Originally published by L.S. Media. August 22nd 2012.
L.S.Media Rating *****
When you want a job done properly, it’s best to call out a living legend. Sixteen studio albums down the line and Robert Cray still manages to make playing the blues sound like child’s play.
The Robert Cray Band’s brand new album, Nothin But Love comprises ten songs that are as rich and as diverse in their intricacy as it’s possible to get. Robert Cray, Jim Pugh, Richard Cousins and Tony Braunagel blend their respective instruments together so well and weave a tale of supreme blues together that the sound they create is nothing short of exquisite.
The songs may deal with the staple of blues, the meeting of disaster and fallout getting the better of triumph and ecstasy and the foolishness of love but delivered in the band’s indomitable style. The sound from each instrument raises the expectations of what is to come throughout the album and never once does it disappoint. In Robert’s hand the guitar really is not just another piece of mechanism to be played with frustratingly good abandon, each note is to be savoured and enjoyed.
The album is subtle; then again with Producer Kevin Shirley at the helm you really should expect nothing less. Recently Mr. Shirley has bought out the very best in Joe Bonamassa in a long line of studio albums and his latest recording Driving Towards The Daylight shows what Mr. Shirley can do by marrying his talent to that of Robert Cray and the band, they have created musical gold dust.
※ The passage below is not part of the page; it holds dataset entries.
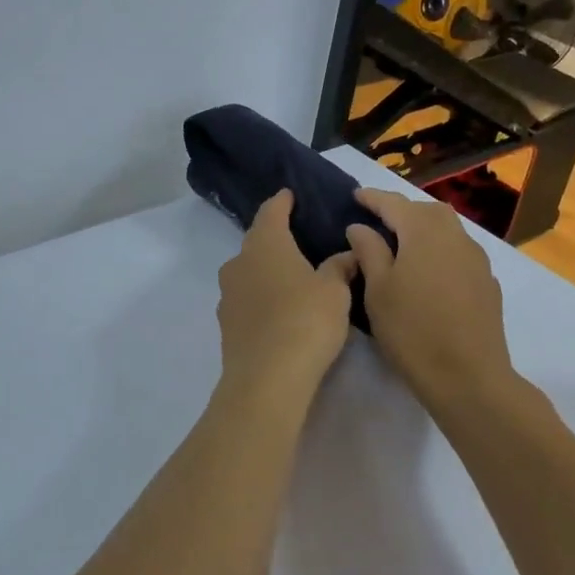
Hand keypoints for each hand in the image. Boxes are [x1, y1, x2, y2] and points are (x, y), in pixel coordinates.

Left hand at [215, 190, 357, 401]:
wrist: (266, 378)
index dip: (282, 202)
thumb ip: (340, 267)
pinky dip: (261, 297)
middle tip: (297, 237)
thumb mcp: (335, 291)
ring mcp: (228, 295)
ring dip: (266, 270)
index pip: (271, 211)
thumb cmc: (305, 321)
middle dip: (274, 237)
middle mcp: (239, 262)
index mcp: (265, 244)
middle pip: (257, 241)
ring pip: (248, 271)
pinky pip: (246, 299)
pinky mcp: (226, 324)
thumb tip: (348, 253)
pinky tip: (278, 309)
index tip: (290, 195)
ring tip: (291, 276)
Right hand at [346, 188, 512, 407]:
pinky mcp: (487, 283)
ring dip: (423, 229)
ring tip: (402, 243)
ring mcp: (477, 260)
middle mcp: (455, 237)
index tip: (355, 195)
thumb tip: (360, 227)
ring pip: (447, 230)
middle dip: (402, 210)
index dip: (373, 198)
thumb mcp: (377, 290)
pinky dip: (439, 250)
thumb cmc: (412, 330)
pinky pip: (459, 252)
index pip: (394, 203)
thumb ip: (368, 251)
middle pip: (426, 211)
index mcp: (424, 233)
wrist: (468, 376)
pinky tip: (428, 271)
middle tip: (378, 219)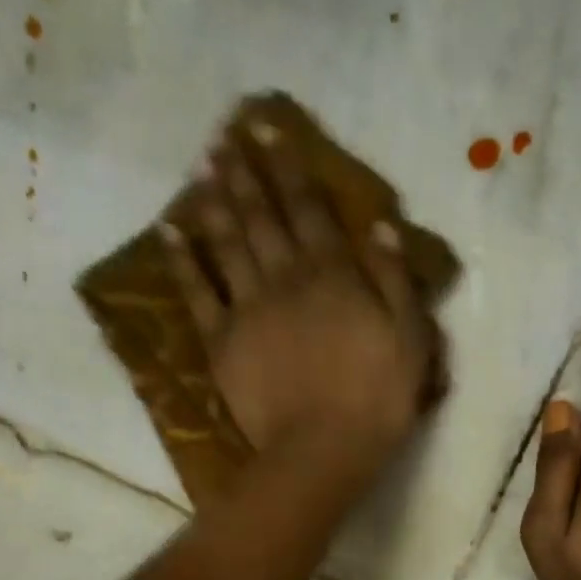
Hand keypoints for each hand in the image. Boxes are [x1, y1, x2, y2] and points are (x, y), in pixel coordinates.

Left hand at [162, 121, 436, 481]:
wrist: (323, 451)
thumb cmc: (377, 401)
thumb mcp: (411, 340)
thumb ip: (395, 280)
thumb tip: (379, 226)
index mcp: (333, 275)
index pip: (310, 209)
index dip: (289, 167)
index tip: (269, 128)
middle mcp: (286, 278)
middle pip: (263, 217)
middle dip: (246, 174)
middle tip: (227, 137)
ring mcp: (248, 309)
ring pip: (227, 243)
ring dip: (214, 202)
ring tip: (202, 168)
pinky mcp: (222, 343)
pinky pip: (197, 293)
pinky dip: (182, 261)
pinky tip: (170, 233)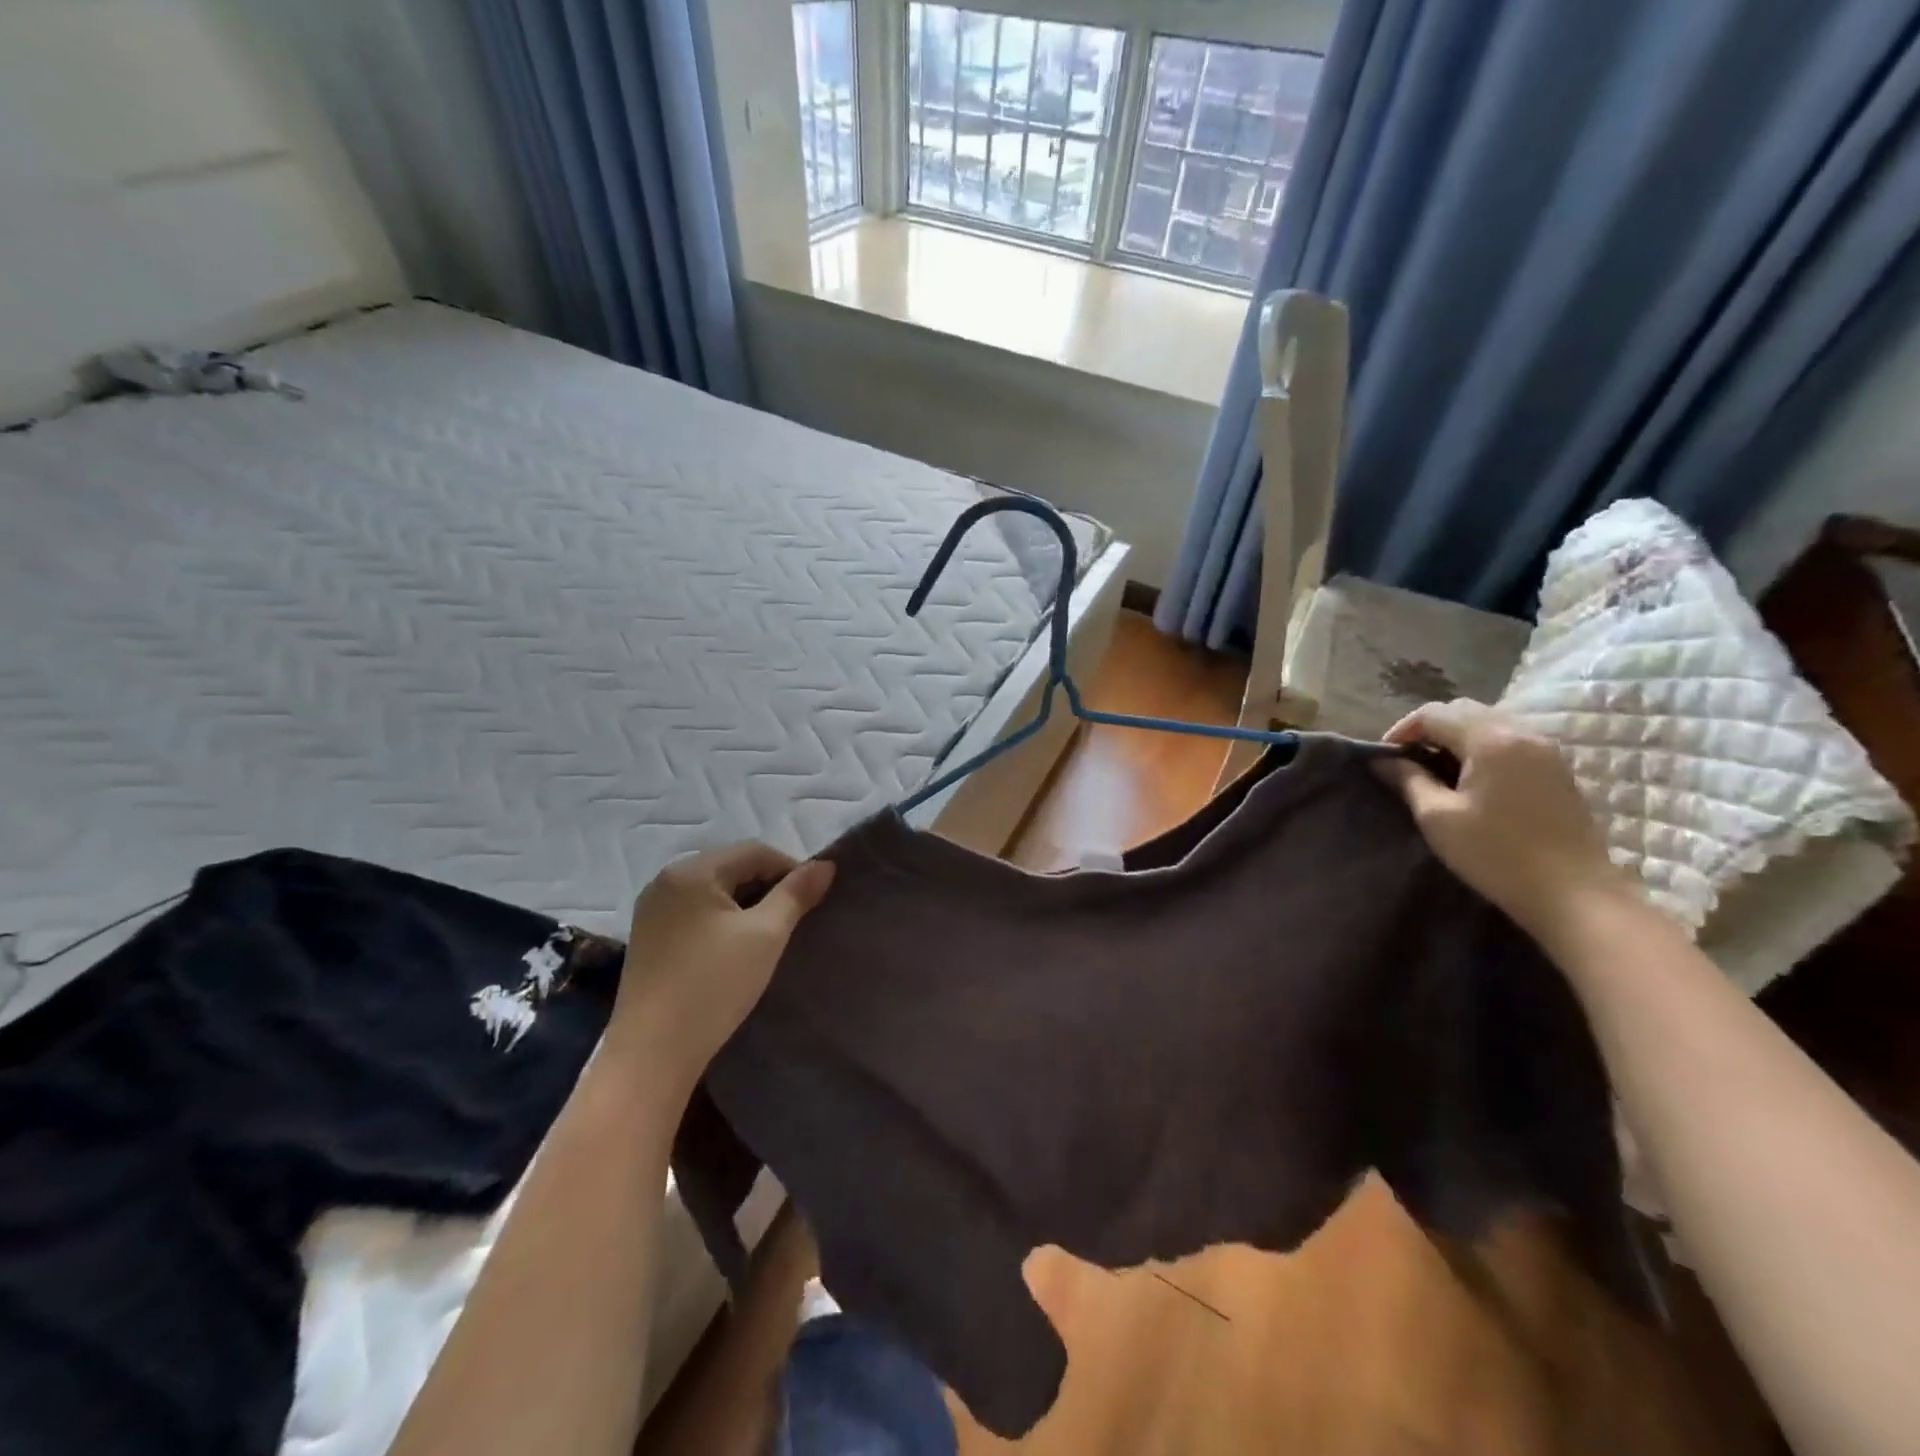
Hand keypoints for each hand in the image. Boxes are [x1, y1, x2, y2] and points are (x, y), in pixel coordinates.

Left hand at [612, 842, 834, 1084]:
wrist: (652, 1055)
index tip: (813, 900)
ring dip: (746, 904)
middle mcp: (665, 880)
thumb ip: (796, 894)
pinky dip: (722, 920)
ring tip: (769, 935)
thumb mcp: (766, 935)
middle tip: (794, 920)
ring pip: (714, 891)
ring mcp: (652, 910)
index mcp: (691, 871)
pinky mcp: (648, 938)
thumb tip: (825, 864)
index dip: (791, 869)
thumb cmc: (714, 986)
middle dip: (768, 886)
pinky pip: (695, 912)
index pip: (755, 851)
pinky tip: (735, 948)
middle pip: (732, 867)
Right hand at [1377, 699, 1629, 942]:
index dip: (1402, 729)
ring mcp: (1546, 750)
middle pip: (1464, 710)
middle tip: (1407, 760)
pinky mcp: (1557, 770)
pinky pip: (1510, 740)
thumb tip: (1383, 760)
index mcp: (1491, 740)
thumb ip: (1408, 780)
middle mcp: (1522, 733)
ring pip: (1489, 723)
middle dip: (1429, 728)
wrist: (1574, 894)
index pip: (1434, 713)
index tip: (1384, 758)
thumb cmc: (1496, 854)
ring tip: (1435, 769)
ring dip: (1456, 737)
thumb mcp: (1438, 818)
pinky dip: (1481, 748)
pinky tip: (1470, 779)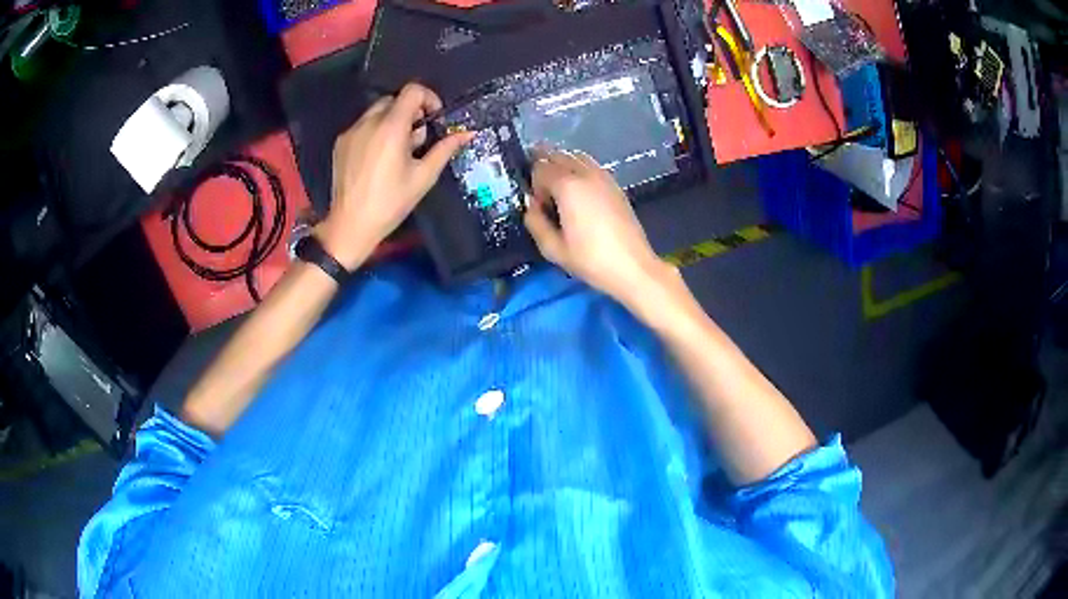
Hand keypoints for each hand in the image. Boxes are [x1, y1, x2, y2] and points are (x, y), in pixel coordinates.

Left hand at [317, 83, 473, 268]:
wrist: (351, 225)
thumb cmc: (391, 203)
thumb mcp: (423, 177)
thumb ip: (445, 149)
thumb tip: (467, 133)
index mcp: (391, 127)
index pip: (412, 91)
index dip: (428, 98)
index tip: (433, 119)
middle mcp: (369, 123)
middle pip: (394, 100)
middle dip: (410, 113)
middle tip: (416, 140)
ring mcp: (351, 132)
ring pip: (377, 112)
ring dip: (392, 122)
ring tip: (396, 152)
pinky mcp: (341, 143)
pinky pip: (362, 126)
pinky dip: (375, 133)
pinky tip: (377, 160)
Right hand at [523, 150, 675, 308]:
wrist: (632, 267)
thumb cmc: (591, 260)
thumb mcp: (553, 249)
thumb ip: (535, 223)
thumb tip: (531, 207)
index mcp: (568, 186)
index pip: (540, 168)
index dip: (533, 185)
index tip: (538, 207)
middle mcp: (585, 174)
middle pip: (558, 155)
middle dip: (546, 168)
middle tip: (542, 190)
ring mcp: (604, 177)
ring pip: (576, 156)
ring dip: (563, 165)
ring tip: (558, 187)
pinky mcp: (615, 185)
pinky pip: (591, 165)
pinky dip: (579, 169)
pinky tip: (579, 191)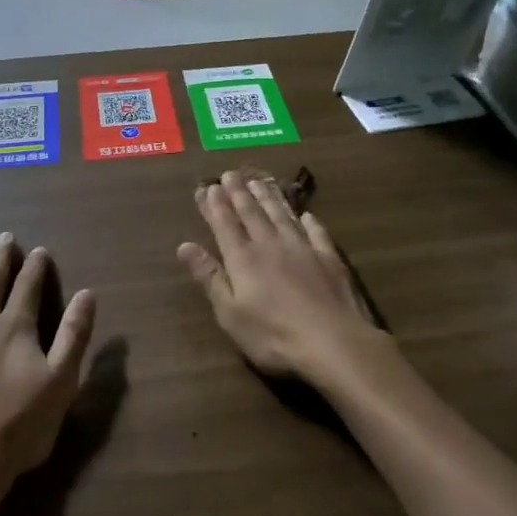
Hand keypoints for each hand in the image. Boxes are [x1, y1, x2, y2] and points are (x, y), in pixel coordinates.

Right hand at [177, 169, 392, 391]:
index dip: (215, 205)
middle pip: (252, 213)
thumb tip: (184, 246)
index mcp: (243, 259)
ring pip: (282, 215)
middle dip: (239, 193)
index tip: (207, 187)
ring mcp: (303, 249)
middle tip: (231, 174)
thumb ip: (209, 277)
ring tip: (260, 181)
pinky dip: (309, 221)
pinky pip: (316, 232)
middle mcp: (271, 245)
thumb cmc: (273, 335)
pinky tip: (306, 214)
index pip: (225, 225)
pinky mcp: (329, 258)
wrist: (332, 341)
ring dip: (269, 197)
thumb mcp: (230, 313)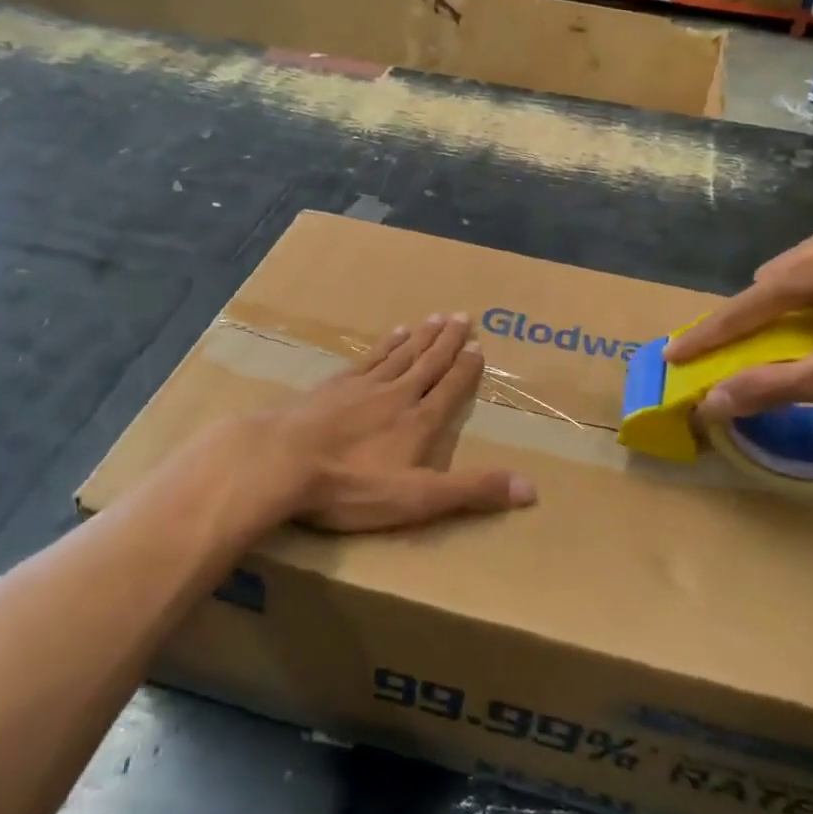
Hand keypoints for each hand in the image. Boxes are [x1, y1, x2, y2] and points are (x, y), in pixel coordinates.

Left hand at [251, 312, 536, 531]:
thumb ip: (472, 490)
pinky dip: (384, 346)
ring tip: (434, 318)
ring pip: (400, 355)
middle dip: (447, 341)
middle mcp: (396, 395)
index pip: (451, 388)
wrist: (281, 461)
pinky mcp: (332, 387)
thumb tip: (531, 489)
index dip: (466, 368)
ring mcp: (362, 387)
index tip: (479, 345)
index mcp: (419, 421)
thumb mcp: (419, 498)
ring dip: (420, 337)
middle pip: (428, 362)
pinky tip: (389, 335)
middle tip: (462, 315)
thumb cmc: (352, 486)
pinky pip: (368, 359)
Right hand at [662, 223, 812, 417]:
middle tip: (745, 352)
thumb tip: (711, 403)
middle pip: (767, 285)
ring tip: (793, 339)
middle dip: (750, 319)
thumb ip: (770, 386)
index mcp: (808, 268)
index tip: (672, 356)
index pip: (739, 308)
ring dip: (785, 307)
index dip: (704, 337)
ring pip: (798, 275)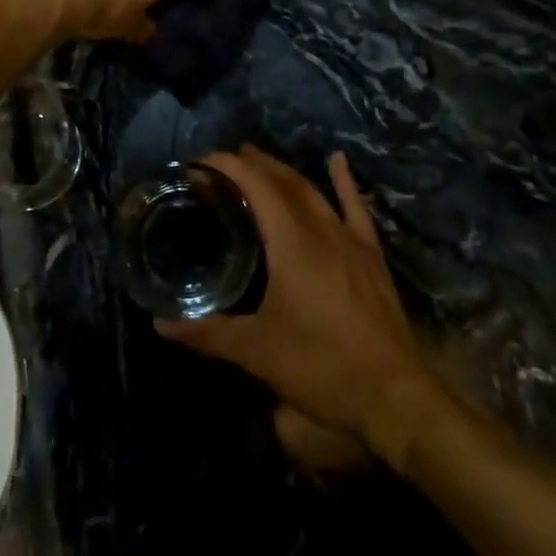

Songs such as the opening track (Won’t Be) Coming Home, the excellent Side Dish and the exceptional Sadder Days give both producer and artist an album to be proud of and quite possibly the best album that Robert Cray has recorded since 2001’s Shoulda Been Home.
Alongside Joe Bonamassa’s Driving Towards The Daylight, Nothin But Love will be fighting it out for the honour of best blues album of the year. It’s a musical fight to relish.
Nothin But Love is released in the U.K. by Provogue Records on Monday 27th August.